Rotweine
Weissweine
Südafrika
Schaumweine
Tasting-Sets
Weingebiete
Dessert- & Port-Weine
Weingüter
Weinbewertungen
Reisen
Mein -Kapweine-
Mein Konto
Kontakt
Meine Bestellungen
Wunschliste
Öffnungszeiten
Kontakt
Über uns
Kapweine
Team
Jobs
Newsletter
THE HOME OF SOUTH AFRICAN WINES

Required work: Reproduce the data with every occurrence of "Wunschliste" swapped for "Merkliste", leaving all other lines untouched.

Solution:
Rotweine
Weissweine
Südafrika
Schaumweine
Tasting-Sets
Weingebiete
Dessert- & Port-Weine
Weingüter
Weinbewertungen
Reisen
Mein -Kapweine-
Mein Konto
Kontakt
Meine Bestellungen
Merkliste
Öffnungszeiten
Kontakt
Über uns
Kapweine
Team
Jobs
Newsletter
THE HOME OF SOUTH AFRICAN WINES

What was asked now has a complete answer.